The Spark

the Voice of
The Communist League of Revolutionary Workers–Internationalist

“The emancipation of the working class will only be achieved by the working class itself.”
— Karl Marx

Ireland:
In the Name of God and the Morality of the Wealthy

Jun 23, 2014

Human remains buried in a pit in Galway, Ireland have recently come to light due to the work of Irish historian Catherine Corless. There were 796 babies and infants who died between 1925 and 1961 in the Saint Mary “Mother and Baby Home” in the town of Tuam. The bodies piled in a septic tank, didn’t have normal funerals because they were born to unwed mothers and weren’t baptized! But beyond their deaths, the horror resides in the lives of these children born in institutions managed most of the time by nuns.

Up to recently, the Catholic church, and more particularly its nunneries, ran pretended homes for young single mothers who in Ireland were often poor. These Mother and Baby Homes were in fact places of mistreatment and slavery designed to bury alive young women “in a state of sin” and their children, to hide them from the eyes of bigoted bourgeois society. Further, a number of these locked up women furnished free labor in “Madeline laundries” for their entire lives, as shown in the 2002 movie Magdalene Sisters.

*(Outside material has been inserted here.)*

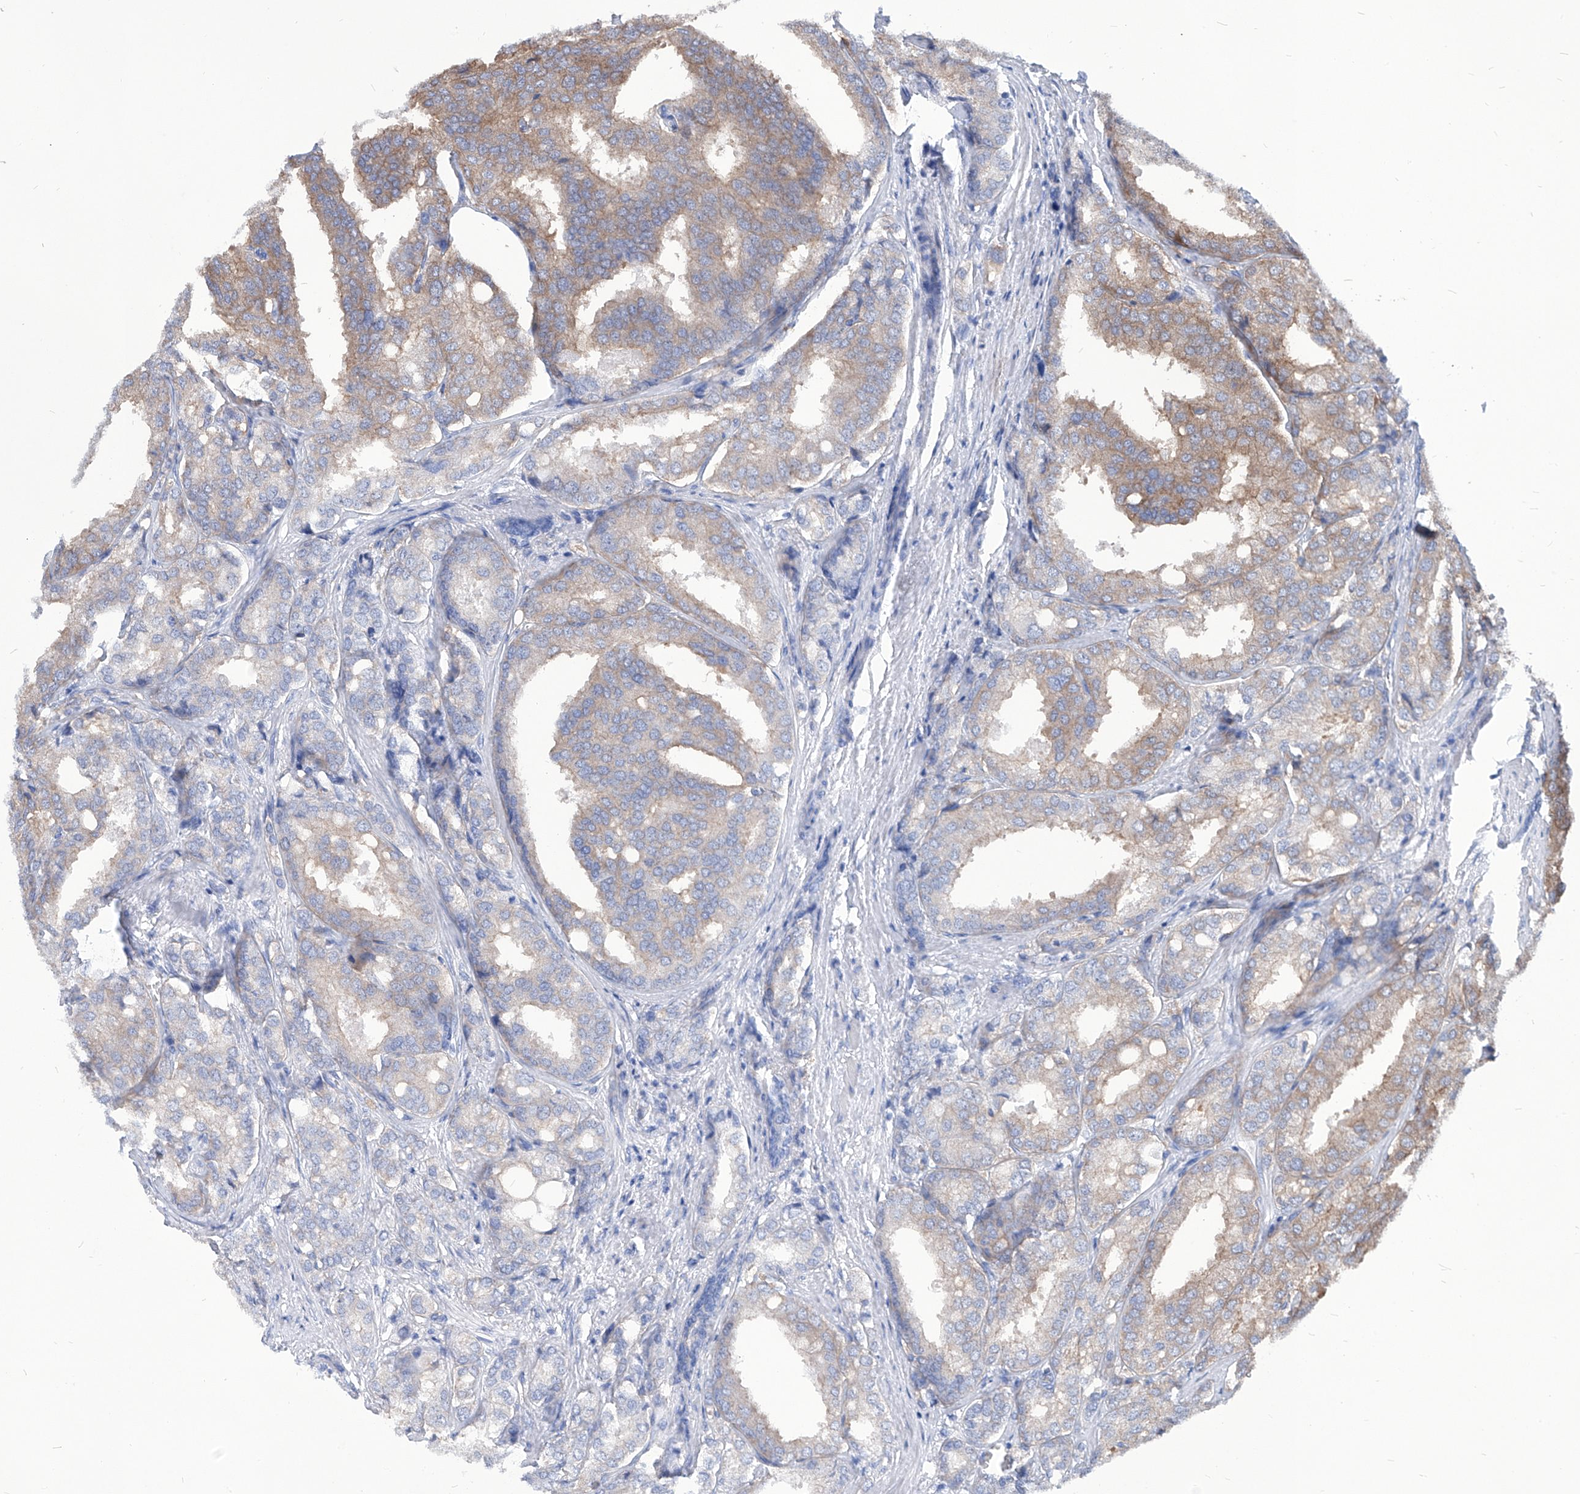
{"staining": {"intensity": "weak", "quantity": "25%-75%", "location": "cytoplasmic/membranous"}, "tissue": "prostate cancer", "cell_type": "Tumor cells", "image_type": "cancer", "snomed": [{"axis": "morphology", "description": "Adenocarcinoma, High grade"}, {"axis": "topography", "description": "Prostate"}], "caption": "Prostate adenocarcinoma (high-grade) was stained to show a protein in brown. There is low levels of weak cytoplasmic/membranous positivity in about 25%-75% of tumor cells.", "gene": "AKAP10", "patient": {"sex": "male", "age": 50}}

The scandal revealed at Tuam isn’t an isolated case. Other “homes” run by nuns have been brought to light, despite the influence of the Catholic church and the collusion of the Irish State to keep this outrage quiet. After a great deal of difficulty, people raised there as children and the close relatives of those who died have been able to find records. They show the inhuman scorn with which these children were treated. According to hospital records, in some “homes” the infant mortality reached 25% to 50% a year.

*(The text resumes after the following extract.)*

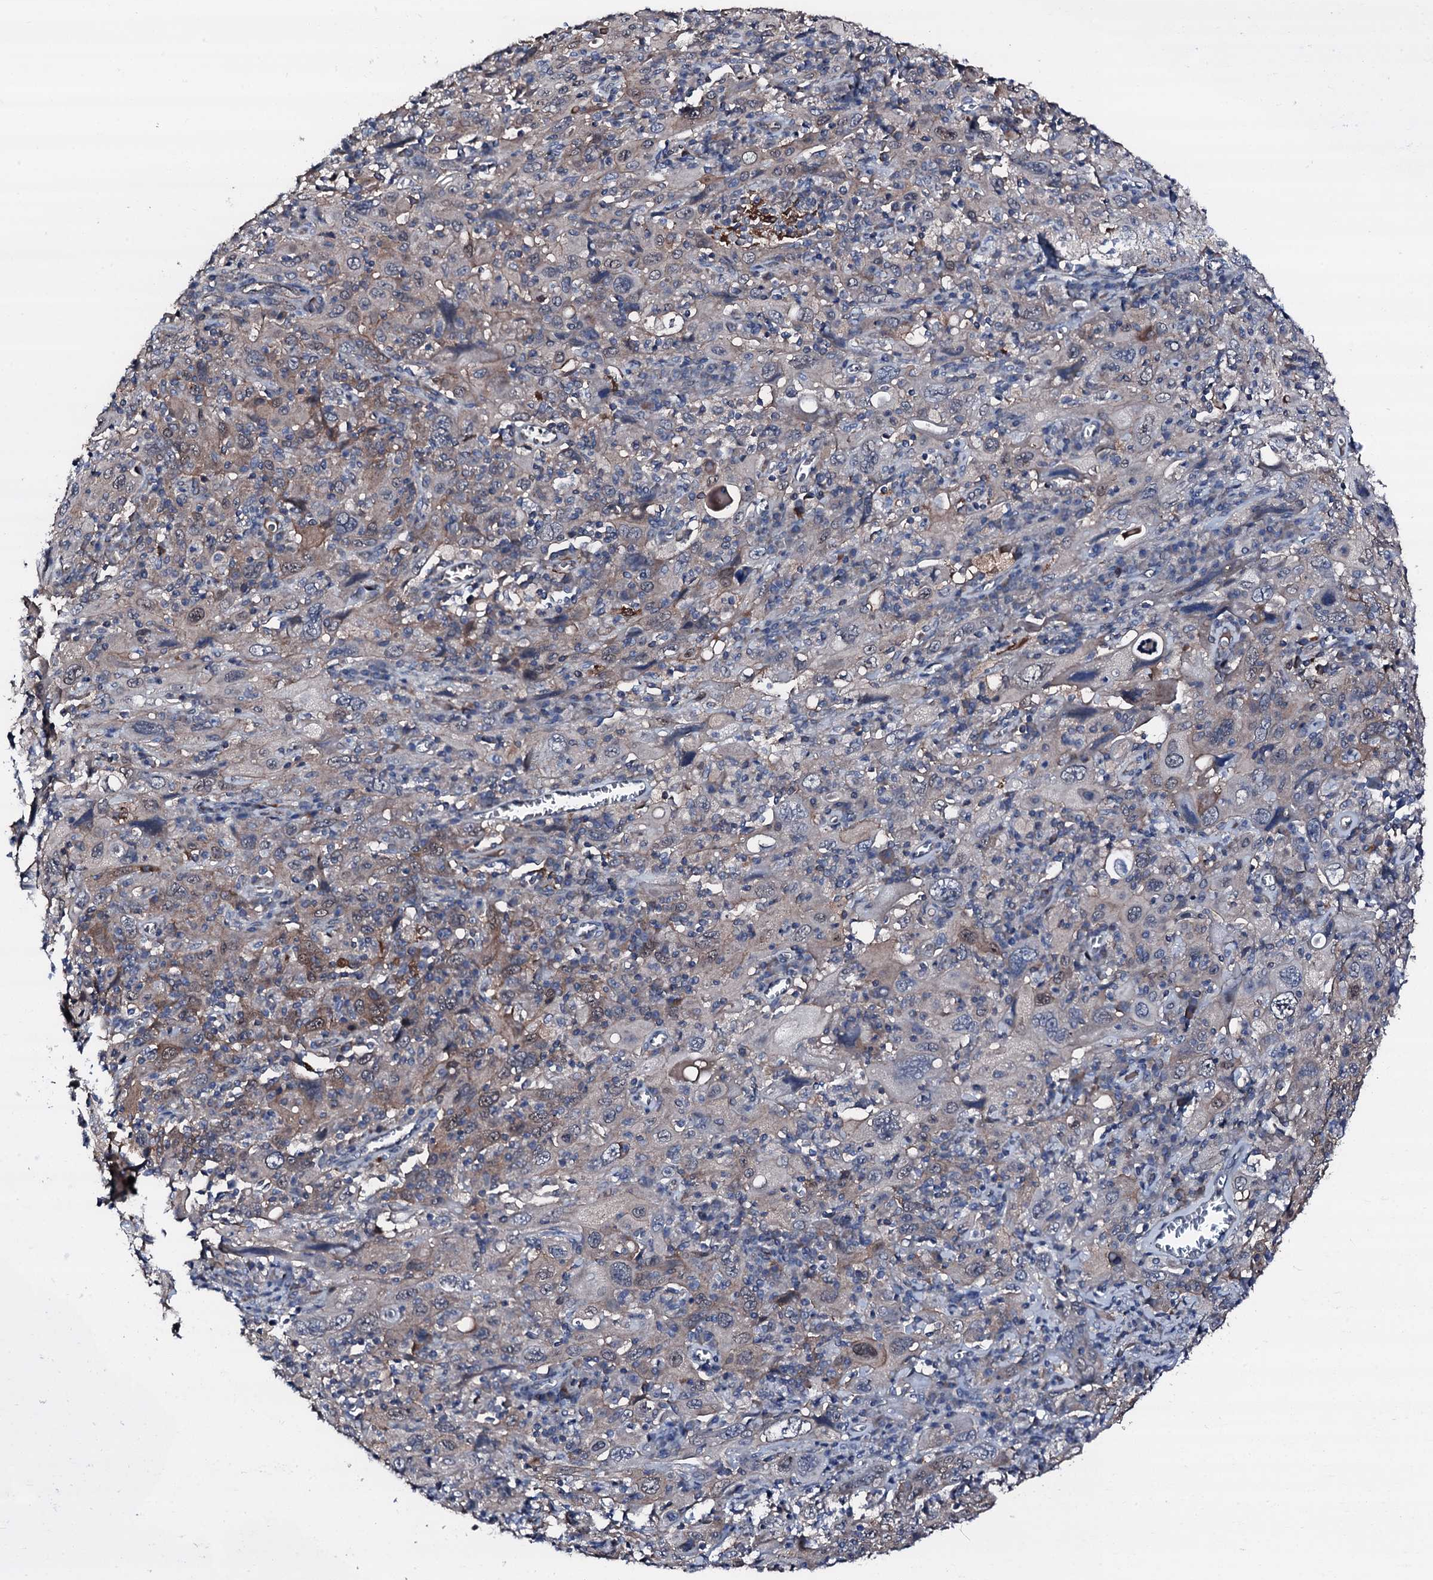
{"staining": {"intensity": "weak", "quantity": "<25%", "location": "cytoplasmic/membranous"}, "tissue": "cervical cancer", "cell_type": "Tumor cells", "image_type": "cancer", "snomed": [{"axis": "morphology", "description": "Squamous cell carcinoma, NOS"}, {"axis": "topography", "description": "Cervix"}], "caption": "High magnification brightfield microscopy of cervical cancer (squamous cell carcinoma) stained with DAB (brown) and counterstained with hematoxylin (blue): tumor cells show no significant expression.", "gene": "TRAFD1", "patient": {"sex": "female", "age": 46}}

Records have revealed establishments in Castlepollard, Bessborough, Roscrea and Sean Ross Abbey–where Philomena Lee was forced to give her son up for adoption to a couple from the U.S., as shown by the recently released movie Philomena. Some of these “homes” were run by Protestant churches and three others by the local authorities themselves.

The surviving victims are still demanding apologies and compensation from these inhumane institutions. Other countries have done the same thing, including Scotland where orphanages provided free labor to farmers and France, where the authorities imported by force 1,600 children from the island of Reunion off the coast of Africa in the 1950’s to work in the Creuse region.